══ Exercise materials

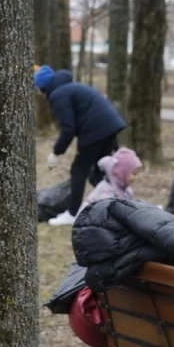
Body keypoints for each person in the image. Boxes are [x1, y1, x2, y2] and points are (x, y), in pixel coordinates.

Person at [34, 64, 126, 226]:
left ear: (43, 87)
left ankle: (72, 212)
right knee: (99, 171)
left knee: (78, 170)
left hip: (96, 129)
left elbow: (68, 129)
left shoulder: (57, 95)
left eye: (38, 89)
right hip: (109, 125)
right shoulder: (70, 88)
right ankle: (121, 205)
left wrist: (56, 152)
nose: (38, 93)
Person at [79, 147, 142, 213]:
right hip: (88, 220)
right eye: (134, 174)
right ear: (122, 173)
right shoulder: (106, 191)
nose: (136, 178)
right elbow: (103, 214)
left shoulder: (127, 191)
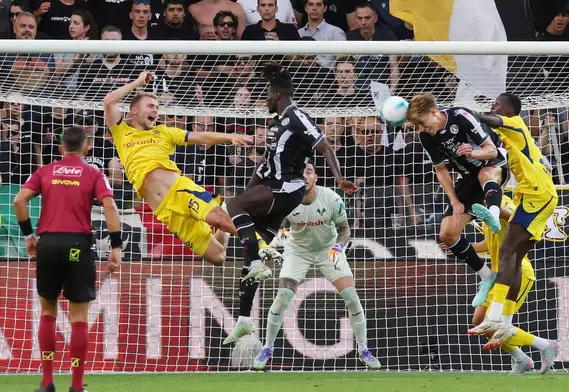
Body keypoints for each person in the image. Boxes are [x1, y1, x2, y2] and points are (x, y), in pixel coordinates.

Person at [222, 62, 357, 344]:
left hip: (287, 187)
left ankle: (259, 251)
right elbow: (265, 165)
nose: (265, 100)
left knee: (234, 207)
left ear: (278, 96)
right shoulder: (276, 123)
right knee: (249, 260)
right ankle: (244, 320)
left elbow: (324, 146)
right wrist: (248, 195)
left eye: (268, 95)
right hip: (272, 187)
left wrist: (340, 178)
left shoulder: (296, 115)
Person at [13, 126, 123, 392]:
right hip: (78, 244)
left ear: (61, 148)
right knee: (78, 316)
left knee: (48, 311)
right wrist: (116, 246)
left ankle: (48, 382)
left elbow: (19, 200)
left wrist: (29, 237)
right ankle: (75, 386)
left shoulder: (45, 171)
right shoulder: (94, 173)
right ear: (87, 149)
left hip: (48, 244)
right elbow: (110, 205)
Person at [103, 71, 253, 265]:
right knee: (218, 257)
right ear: (134, 110)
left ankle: (260, 244)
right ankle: (226, 213)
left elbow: (200, 137)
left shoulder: (164, 132)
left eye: (157, 107)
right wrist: (138, 82)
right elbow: (109, 101)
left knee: (219, 220)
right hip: (165, 210)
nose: (156, 111)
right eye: (150, 106)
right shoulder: (121, 132)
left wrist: (229, 137)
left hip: (178, 191)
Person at [252, 163, 380, 370]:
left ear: (316, 178)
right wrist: (271, 244)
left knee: (352, 299)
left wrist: (339, 247)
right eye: (300, 172)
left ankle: (364, 350)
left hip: (327, 251)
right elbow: (275, 227)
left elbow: (345, 229)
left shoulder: (331, 198)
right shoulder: (285, 199)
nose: (304, 176)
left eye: (308, 172)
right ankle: (267, 348)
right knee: (282, 298)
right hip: (297, 251)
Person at [468, 93, 558, 338]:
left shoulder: (516, 123)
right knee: (514, 257)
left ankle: (496, 315)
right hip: (534, 195)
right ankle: (505, 320)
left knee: (508, 251)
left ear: (509, 108)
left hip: (536, 193)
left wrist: (469, 115)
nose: (493, 106)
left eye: (497, 104)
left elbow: (490, 121)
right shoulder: (509, 136)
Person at [406, 93, 508, 307]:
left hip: (494, 165)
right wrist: (454, 200)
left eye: (422, 124)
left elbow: (491, 150)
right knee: (447, 234)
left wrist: (474, 152)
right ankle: (486, 275)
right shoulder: (426, 135)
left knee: (484, 175)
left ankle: (495, 215)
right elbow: (441, 170)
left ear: (434, 113)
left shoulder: (462, 116)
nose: (420, 129)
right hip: (468, 177)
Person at [444, 196, 557, 375]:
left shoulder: (501, 201)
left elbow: (513, 216)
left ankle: (546, 345)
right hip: (499, 273)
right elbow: (490, 243)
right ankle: (521, 359)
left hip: (517, 271)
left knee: (494, 324)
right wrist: (463, 247)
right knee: (479, 321)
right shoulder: (481, 208)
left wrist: (496, 213)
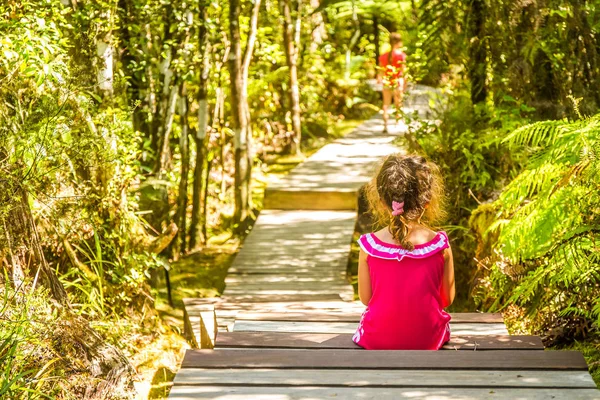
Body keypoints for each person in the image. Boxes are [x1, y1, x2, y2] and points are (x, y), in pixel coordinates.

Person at [352, 154, 455, 350]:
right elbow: (446, 300)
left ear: (383, 202)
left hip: (377, 339)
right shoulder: (440, 246)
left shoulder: (369, 247)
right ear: (427, 201)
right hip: (429, 339)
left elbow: (366, 299)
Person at [377, 33, 407, 133]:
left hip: (387, 82)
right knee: (398, 104)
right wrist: (405, 84)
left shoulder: (383, 56)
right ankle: (398, 124)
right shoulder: (401, 56)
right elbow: (404, 72)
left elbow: (380, 72)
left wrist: (380, 79)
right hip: (398, 82)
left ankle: (385, 125)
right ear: (397, 42)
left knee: (386, 105)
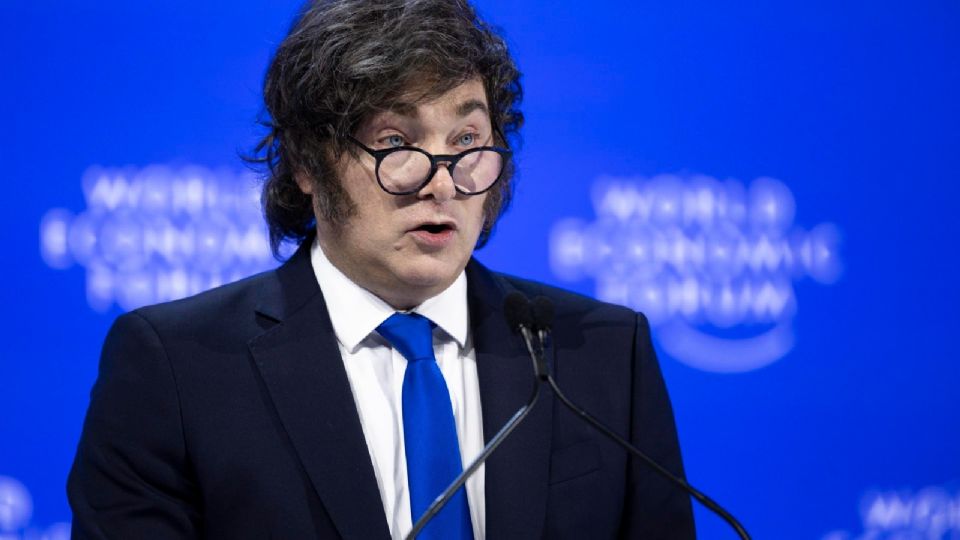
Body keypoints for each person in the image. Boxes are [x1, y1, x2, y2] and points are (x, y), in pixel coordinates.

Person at [67, 0, 695, 538]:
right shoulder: (176, 368)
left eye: (467, 141)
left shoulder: (601, 353)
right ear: (306, 163)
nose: (442, 183)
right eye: (396, 142)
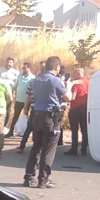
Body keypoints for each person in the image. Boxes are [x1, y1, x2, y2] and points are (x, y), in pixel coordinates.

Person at [23, 56, 67, 188]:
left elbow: (30, 95)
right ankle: (43, 179)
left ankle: (29, 177)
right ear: (57, 67)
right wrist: (69, 86)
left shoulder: (36, 79)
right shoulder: (55, 80)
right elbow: (68, 97)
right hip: (50, 117)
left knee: (36, 147)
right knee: (48, 149)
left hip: (36, 115)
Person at [63, 66, 90, 156]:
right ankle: (84, 149)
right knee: (84, 129)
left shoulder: (76, 84)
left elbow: (73, 97)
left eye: (74, 73)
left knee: (74, 129)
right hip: (85, 108)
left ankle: (74, 148)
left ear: (78, 74)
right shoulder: (89, 82)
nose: (73, 75)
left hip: (75, 109)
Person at [8, 61, 34, 138]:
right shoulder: (19, 76)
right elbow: (15, 85)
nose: (23, 69)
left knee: (25, 116)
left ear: (29, 68)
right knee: (15, 116)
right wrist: (16, 94)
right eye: (22, 68)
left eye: (25, 68)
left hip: (27, 100)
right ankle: (11, 131)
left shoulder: (32, 78)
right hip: (19, 99)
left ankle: (24, 132)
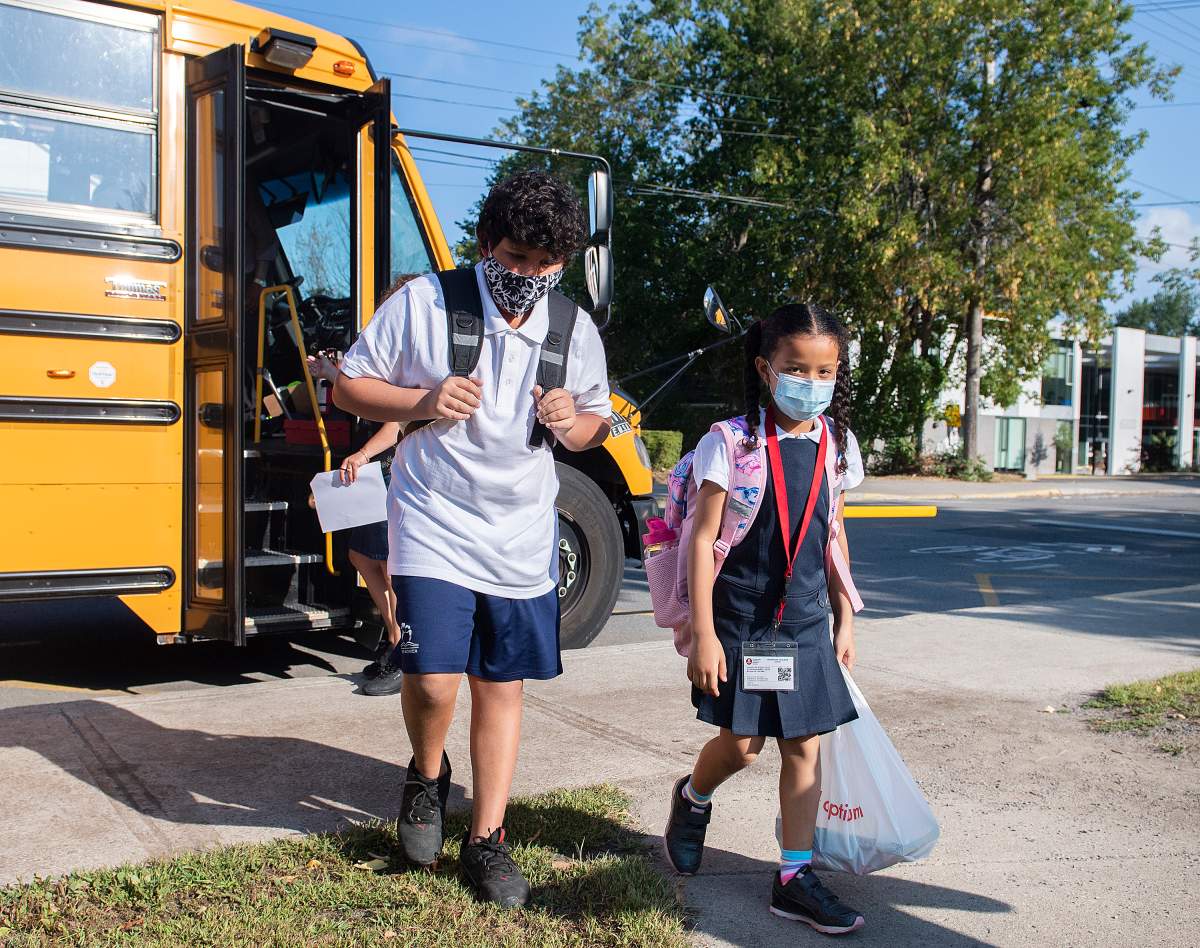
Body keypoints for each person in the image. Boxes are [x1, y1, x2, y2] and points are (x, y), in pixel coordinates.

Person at [333, 171, 611, 907]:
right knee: (430, 678)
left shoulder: (571, 328)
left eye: (546, 265)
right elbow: (349, 385)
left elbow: (595, 423)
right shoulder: (425, 301)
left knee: (501, 686)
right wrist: (422, 400)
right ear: (488, 244)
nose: (529, 277)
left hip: (522, 532)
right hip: (432, 520)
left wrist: (569, 421)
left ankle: (488, 839)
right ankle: (427, 776)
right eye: (517, 259)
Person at [662, 303, 867, 935]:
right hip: (743, 615)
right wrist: (702, 634)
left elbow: (831, 532)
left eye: (825, 371)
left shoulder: (838, 446)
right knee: (743, 747)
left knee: (804, 745)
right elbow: (702, 540)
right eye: (796, 369)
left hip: (803, 618)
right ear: (765, 367)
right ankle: (692, 800)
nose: (811, 382)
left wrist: (845, 614)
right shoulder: (730, 444)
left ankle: (793, 877)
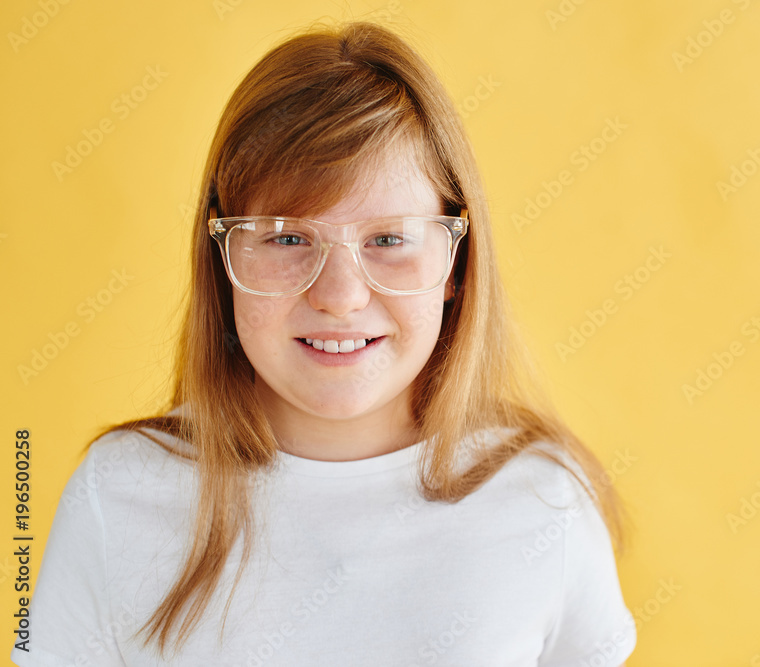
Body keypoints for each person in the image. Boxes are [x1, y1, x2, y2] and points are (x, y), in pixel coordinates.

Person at [11, 20, 637, 666]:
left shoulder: (542, 501)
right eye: (286, 237)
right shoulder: (116, 497)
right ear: (221, 258)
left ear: (455, 263)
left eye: (389, 240)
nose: (340, 296)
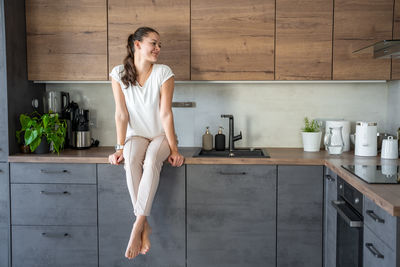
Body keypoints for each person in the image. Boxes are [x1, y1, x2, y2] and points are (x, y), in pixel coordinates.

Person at [108, 26, 184, 260]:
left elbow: (166, 114)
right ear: (137, 45)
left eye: (160, 45)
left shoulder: (164, 72)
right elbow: (121, 114)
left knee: (152, 160)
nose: (158, 48)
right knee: (131, 160)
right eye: (154, 43)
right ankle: (145, 224)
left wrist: (174, 149)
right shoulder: (118, 73)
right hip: (135, 136)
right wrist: (119, 147)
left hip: (160, 135)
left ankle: (138, 225)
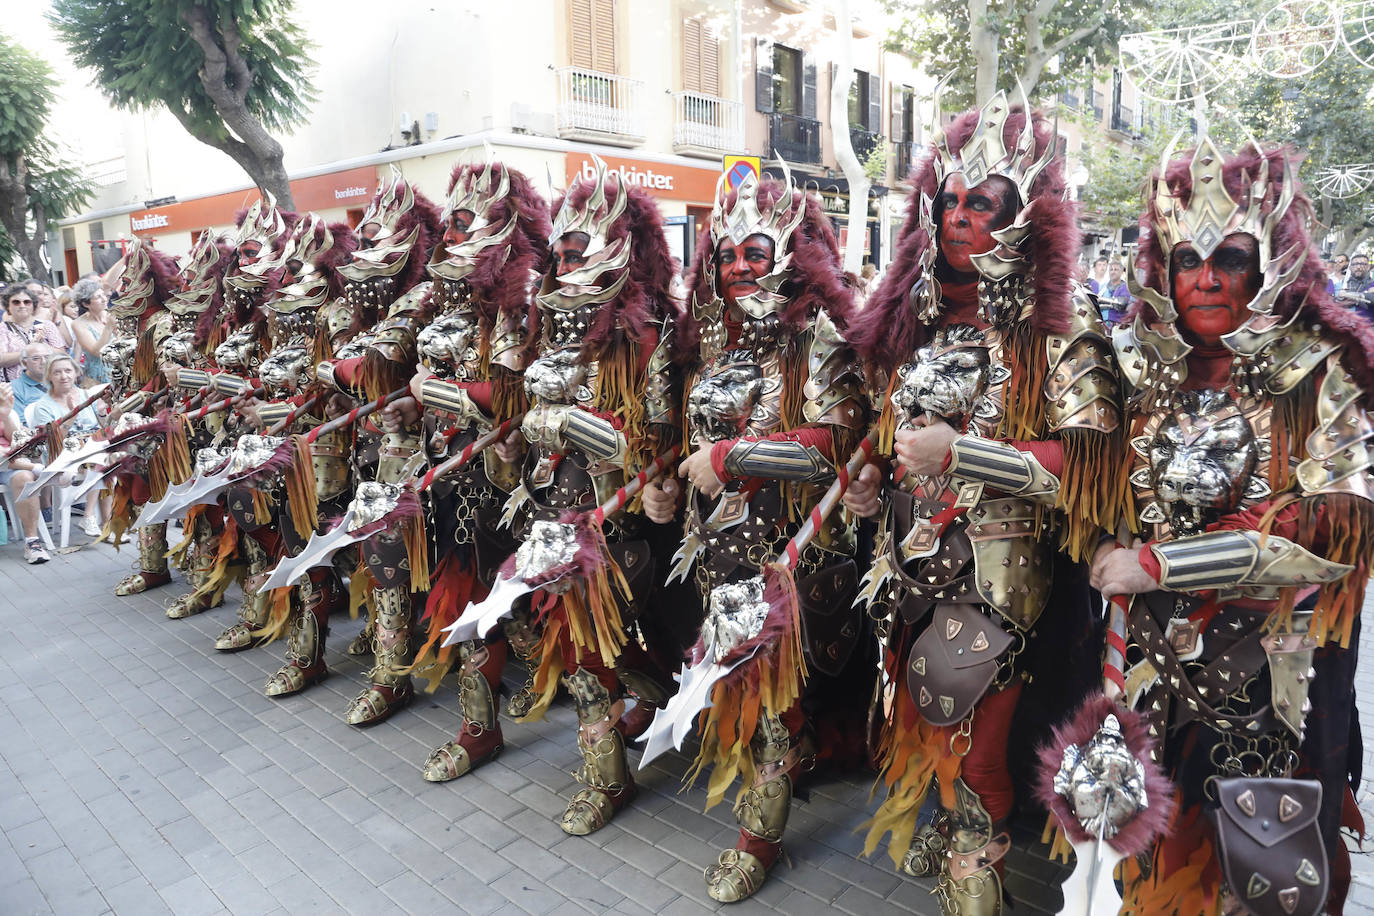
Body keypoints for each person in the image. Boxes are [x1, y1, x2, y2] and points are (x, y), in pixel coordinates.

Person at [844, 92, 1122, 915]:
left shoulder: (1068, 335)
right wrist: (872, 482)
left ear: (1028, 218)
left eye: (982, 203)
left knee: (982, 753)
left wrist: (962, 454)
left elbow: (1090, 469)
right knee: (929, 726)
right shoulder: (920, 329)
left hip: (1005, 583)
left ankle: (978, 864)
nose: (960, 217)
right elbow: (890, 437)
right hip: (908, 566)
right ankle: (953, 815)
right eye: (949, 202)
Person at [1092, 137, 1372, 915]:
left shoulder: (1322, 371)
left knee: (1276, 872)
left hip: (1275, 673)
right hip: (1154, 664)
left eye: (1231, 258)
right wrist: (1103, 542)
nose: (1207, 277)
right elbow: (1104, 497)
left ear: (1271, 264)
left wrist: (1158, 565)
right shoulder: (1143, 372)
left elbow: (1328, 531)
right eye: (1188, 258)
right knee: (1160, 851)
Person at [641, 164, 870, 903]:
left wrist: (730, 456)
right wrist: (667, 476)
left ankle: (759, 835)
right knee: (738, 681)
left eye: (757, 254)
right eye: (728, 254)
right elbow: (677, 434)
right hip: (717, 551)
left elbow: (836, 441)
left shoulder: (819, 334)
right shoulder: (710, 341)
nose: (740, 268)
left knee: (772, 698)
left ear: (791, 258)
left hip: (792, 552)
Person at [0, 382, 47, 563]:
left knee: (25, 479)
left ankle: (32, 542)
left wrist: (5, 415)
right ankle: (35, 468)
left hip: (9, 464)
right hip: (11, 460)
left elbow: (17, 442)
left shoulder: (5, 409)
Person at [0, 283, 65, 382]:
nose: (22, 305)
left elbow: (62, 354)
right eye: (16, 302)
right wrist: (31, 348)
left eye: (27, 302)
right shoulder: (2, 329)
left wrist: (43, 346)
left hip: (47, 384)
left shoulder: (47, 325)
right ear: (8, 306)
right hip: (14, 389)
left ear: (33, 305)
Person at [69, 278, 114, 385]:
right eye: (98, 297)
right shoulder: (78, 324)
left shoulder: (112, 314)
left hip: (120, 374)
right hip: (96, 380)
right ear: (85, 303)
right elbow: (97, 352)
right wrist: (108, 328)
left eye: (103, 295)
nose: (104, 299)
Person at [11, 342, 52, 416]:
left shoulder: (60, 380)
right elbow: (19, 423)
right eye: (36, 358)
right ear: (24, 363)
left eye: (47, 357)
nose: (43, 362)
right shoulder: (14, 389)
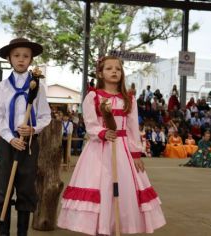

════

Task brief: Set down exactly the lines running from the beginning of the entries above to the line that contains "left shoulder: (57, 95)", including both, and leave out pictures.

Exercise output:
Body keypoints for each person in the image. Boxes are [x1, y1, x2, y2] and points are (x, y), in pixel coordinates.

Person at [34, 64, 126, 226]:
left ear: (43, 87)
left ankle: (72, 212)
right knee: (99, 171)
left knee: (78, 170)
left hip: (96, 129)
left elbow: (68, 129)
left shoulder: (57, 95)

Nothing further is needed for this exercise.